Exercise
Please list every specific year or decade named in the protest discussion below.

That's alright. People can read your book to learn more about parking cars in good places.
 
wont-somebody-please-think-of-the-property.jpg

You might have a different opinion if you spent decades building a business that got torched
 
You might have a different opinion if you spent decades building a business that got torched
By and large when a business "gets torched" the most likely suspect is usually the owner. I find it pretty interesting how when some sort of protest is happening a whole bunch of people jump up lamenting for the poor business owners as if that were suddenly not true.
 
And about provocateurs:

Oh, yeah, for me to protest in a place that actually makes sense to protest I have to drive fifty miles and find a place to park, which is two really big challenges. But if someone got a bus together I bet I could fill it just in my neighborhood.
I guess it depends on whether you pay money in order to fill the bus. And if you do, where money come from.
 
The protesters in Chicago are getting violent. Just watched them breaking the windows of a bank and rushing it.
The building my daughter lives in is surrounded and no one is getting in or out.
They're goading the police as much as possible throwing stuff an them and attempting to charge their positions. I see more people getting injured in the future.
 
I thought you'd like Richard Daley. (and I should have been more specific, Richard J Daley) He was a Democrat. ;) He ran the politcal machine in Chicago from the mid 1950's until his death in the 70's. I think the shoot to maim/kill order was during the Long Hot Summer riots in 1967, and Chicago did not see anywhere near the level of destruction that Detroit did. Maybe that's why.

But Daley also gave us the "police riot" in 1968, so there is that.
 
I guess it depends on whether you pay money in order to fill the bus. And if you do, where money come from.

If somebody paid for the bus does that make the people in the bus paid protesters? "Going to protest" would be a fifty dollar expense for me. If someone just covered the cost I'd be more inclined to do it. If someone covered the cost and paid for my lunch I'd be even more inclined to do it. Neither of those things is going to make me go cheer at a Trump rally.

The only defining line for me on "paid protesters" is if they are protesting in direct conflict with their own beliefs just for the money, and frankly given the consequences of being somewhere that a riot could jump off I doubt anyone is willing to pay enough to account for them being there if they are not in line with their own beliefs.
 
I thought you'd like Richard Daley. (and I should have been more specific, Richard J Daley) He was a Democrat. ;)

The only reason anyone thinks I like the Democrats is because of how much I hate the Republicans.
 
The only defining line for me on "paid protesters" is if they are protesting in direct conflict with their own beliefs just for the money, and frankly given the consequences of being somewhere that a riot could jump off I doubt anyone is willing to pay enough to account for them being there if they are not in line with their own beliefs.
If getting few bucks is their primary motive. As for beliefs, I imagine most of them are rather indifferent. If someone is protesting against his own beliefs, either he is paid well, or really desperate for money. But I agree there is no clear cut.
 
The only reason anyone thinks I like the Democrats is because of how much I hate the Republicans.

I can relate to that but the other direction. I caucus with the Republicans not because I like them but because I hate the Democrat Party. :) I'm not going to say I hate Democrats; I'm married to one. And *she* mostly hates the Democrat Party.
 
I can relate to that but the other direction. I caucus with the Republicans not because I like them but because I hate the Democrat Party. :) I'm not going to say I hate Democrats; I'm married to one. And *she* mostly hates the Democrat Party.

Supplied material
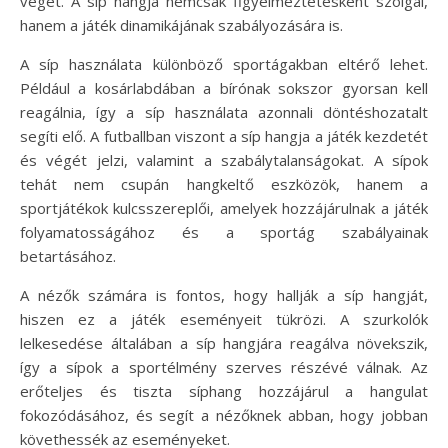
végét. A síp hangja nemcsak figyelmeztetésként szolgál,
hanem a játék dinamikájának szabályozására is.
A síp használata különböző sportágakban eltérő lehet.
Például a kosárlabdában a bírónak sokszor gyorsan kell
reagálnia, így a síp használata azonnali döntéshozatalt
segíti elő. A futballban viszont a síp hangja a játék kezdetét
és végét jelzi, valamint a szabálytalanságokat. A sípok
tehát nem csupán hangkeltő eszközök, hanem a
sportjátékok kulcsszereplői, amelyek hozzájárulnak a játék
folyamatosságához és a sportág szabályainak
betartásához.
A nézők számára is fontos, hogy hallják a síp hangját,
hiszen ez a játék eseményeit tükrözi. A szurkolók
lelkesedése általában a síp hangjára reagálva növekszik,
így a sípok a sportélmény szerves részévé válnak. Az
erőteljes és tiszta síphang hozzájárul a hangulat
fokozódásához, és segít a nézőknek abban, hogy jobban
követhessék az eseményeket.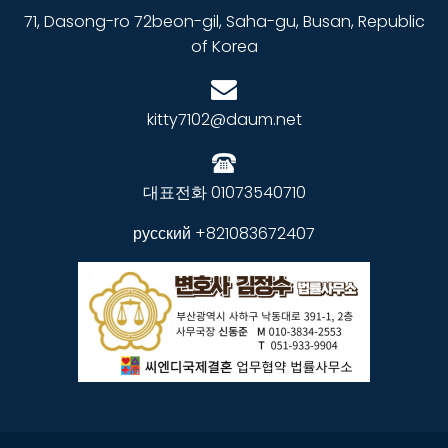
71, Dasong-ro 72beon-gil, Saha-gu, Busan, Republic
of Korea
kitty7102@daum.net
대표전화 01073540710
русский +821083672407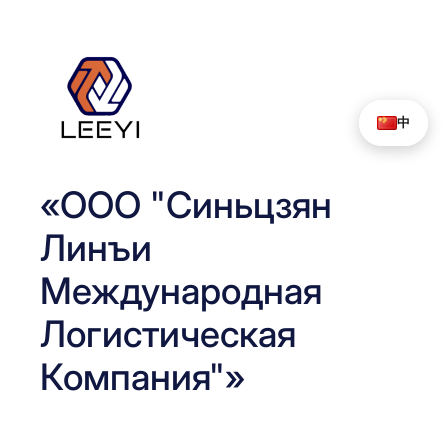
Перейти
к
содержимому
中
«ООО "Синьцзян
Линъи
Международная
Логистическая
Компания"»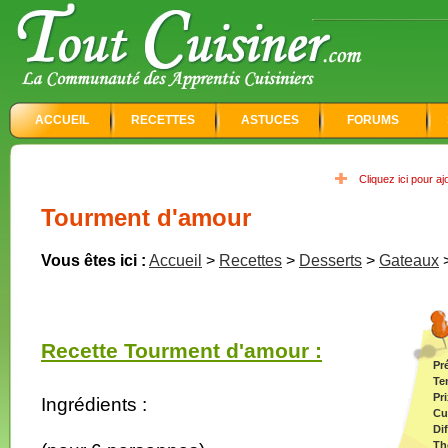
ACCUEIL
RECETTES
ASTUCES
FORUMS
Cliquez ici pour a
Tourment d'amour
Vous êtes ici :
Accueil
>
Recettes
>
Desserts
>
Gateaux
Recette Tourment d'amour :
Pr
Te
Pri
Ingrédients :
Cu
Dif
Th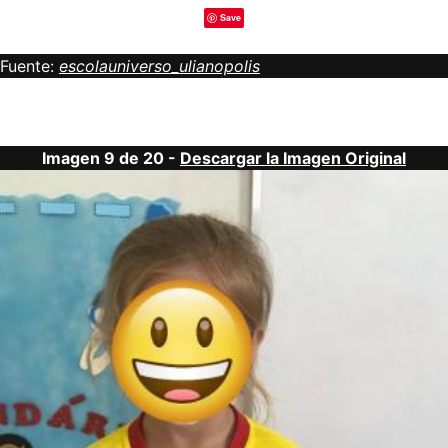
Save
Fuente:
escolauniverso_ulianopolis
Imagen 9 de 20 -
Descargar la Imagen Original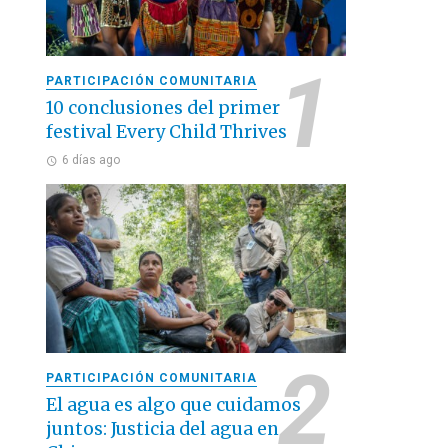
PARTICIPACIÓN COMUNITARIA
10 conclusiones del primer
festival Every Child Thrives
6 días ago
PARTICIPACIÓN COMUNITARIA
El agua es algo que cuidamos
juntos: Justicia del agua en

Problem solution
- the mid 1950's
- the 70's
- 1967
- 1968